----- PASSAGE SHOWN

[caption id="attachment_359379" align="aligncenter" width="324" caption="lindamphotos.wordpress.com"][/caption]
Far in the woods, hours before a volcano eruption the animals in the area have all cleared out. Before an earthquake pet animals such as dogs and cats start acting strange. A mere coindence or do animals have the ability to predict or sense upcoming disasters?
"Along the shore of Indonesia's devastated Aceh province, the tsunami's impact on wildlife was limited."-washingtonpost.com. The article also states that elephants in Khao Lak before a 9,0 earthquake seemed agitated and uneasy, while flamingos in India left to safer forests before a tsunami hit.
In 2014 at the Yellowstone national park hikers observed buffalos running away from the mountain. This caused a scare because the mountain is in fact a supervolcano causing 3 supereruptions and mass extinctions 2 million years ago.

----------
----- SUPPLIED DATA

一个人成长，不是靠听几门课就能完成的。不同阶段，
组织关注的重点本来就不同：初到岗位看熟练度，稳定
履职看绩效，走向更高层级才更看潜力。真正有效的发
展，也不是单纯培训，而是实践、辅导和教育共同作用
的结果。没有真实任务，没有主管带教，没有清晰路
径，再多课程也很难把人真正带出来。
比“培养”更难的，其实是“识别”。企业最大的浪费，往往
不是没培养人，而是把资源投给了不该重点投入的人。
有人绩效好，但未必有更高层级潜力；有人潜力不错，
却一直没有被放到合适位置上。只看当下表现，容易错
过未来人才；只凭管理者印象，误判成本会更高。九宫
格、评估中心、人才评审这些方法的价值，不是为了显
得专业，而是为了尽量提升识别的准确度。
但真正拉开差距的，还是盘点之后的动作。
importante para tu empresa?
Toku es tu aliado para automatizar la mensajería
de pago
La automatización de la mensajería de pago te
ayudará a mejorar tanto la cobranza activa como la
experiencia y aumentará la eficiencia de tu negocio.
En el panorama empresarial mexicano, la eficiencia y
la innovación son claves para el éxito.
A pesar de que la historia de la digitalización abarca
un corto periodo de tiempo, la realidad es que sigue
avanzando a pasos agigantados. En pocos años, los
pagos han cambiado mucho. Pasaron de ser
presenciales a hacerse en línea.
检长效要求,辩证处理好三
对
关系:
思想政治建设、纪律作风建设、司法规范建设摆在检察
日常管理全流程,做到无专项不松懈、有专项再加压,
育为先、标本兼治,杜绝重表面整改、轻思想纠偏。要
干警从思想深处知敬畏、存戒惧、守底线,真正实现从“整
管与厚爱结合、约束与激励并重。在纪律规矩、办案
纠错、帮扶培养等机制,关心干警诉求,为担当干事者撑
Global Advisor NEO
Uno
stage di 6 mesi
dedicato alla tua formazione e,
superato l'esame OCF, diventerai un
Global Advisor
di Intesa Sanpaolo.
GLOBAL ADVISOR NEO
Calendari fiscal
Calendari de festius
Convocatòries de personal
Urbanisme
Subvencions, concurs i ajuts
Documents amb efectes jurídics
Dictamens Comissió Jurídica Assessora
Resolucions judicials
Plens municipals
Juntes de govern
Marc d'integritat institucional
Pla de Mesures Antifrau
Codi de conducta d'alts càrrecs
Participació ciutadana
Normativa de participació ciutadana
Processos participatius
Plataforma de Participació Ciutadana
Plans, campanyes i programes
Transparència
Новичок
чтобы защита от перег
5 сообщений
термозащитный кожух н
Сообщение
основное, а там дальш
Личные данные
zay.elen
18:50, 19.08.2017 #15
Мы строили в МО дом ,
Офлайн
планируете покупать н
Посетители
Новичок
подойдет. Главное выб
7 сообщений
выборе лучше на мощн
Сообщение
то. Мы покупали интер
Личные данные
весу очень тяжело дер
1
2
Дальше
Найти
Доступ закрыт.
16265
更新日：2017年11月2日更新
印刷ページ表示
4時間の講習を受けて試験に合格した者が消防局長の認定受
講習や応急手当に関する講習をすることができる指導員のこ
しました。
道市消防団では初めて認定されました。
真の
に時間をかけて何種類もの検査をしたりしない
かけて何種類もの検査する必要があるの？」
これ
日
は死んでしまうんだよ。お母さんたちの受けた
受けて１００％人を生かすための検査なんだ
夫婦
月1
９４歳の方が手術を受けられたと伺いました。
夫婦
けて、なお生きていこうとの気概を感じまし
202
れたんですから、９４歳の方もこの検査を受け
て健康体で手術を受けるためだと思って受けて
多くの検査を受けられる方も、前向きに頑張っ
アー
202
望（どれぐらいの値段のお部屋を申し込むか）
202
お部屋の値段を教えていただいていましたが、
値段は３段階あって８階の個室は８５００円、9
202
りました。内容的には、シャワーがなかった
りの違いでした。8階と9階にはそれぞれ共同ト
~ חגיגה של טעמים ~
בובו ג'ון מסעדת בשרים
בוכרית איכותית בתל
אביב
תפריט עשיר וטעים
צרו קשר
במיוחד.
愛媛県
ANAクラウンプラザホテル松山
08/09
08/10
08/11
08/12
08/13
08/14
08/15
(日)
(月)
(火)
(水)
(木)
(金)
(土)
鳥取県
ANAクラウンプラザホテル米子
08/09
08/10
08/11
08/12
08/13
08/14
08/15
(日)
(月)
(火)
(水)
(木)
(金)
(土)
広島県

----------

# [TO-DO ITEM A]
In the piece on animals sensing disasters, what did flamingos in India do before a tsunami hit?
# [TO-DO ITEM B]
Repeat everything in the piece on animals sensing disasters from "In 2014 at the" down to "million years ago.", word for word.

# [EXPECTED ANSWER A]
They left for safer forests.

# [EXPECTED ANSWER B]
In 2014 at the Yellowstone national park hikers observed buffalos running away from the mountain. This caused a scare because the mountain is in fact a supervolcano causing 3 supereruptions and mass extinctions 2 million years ago.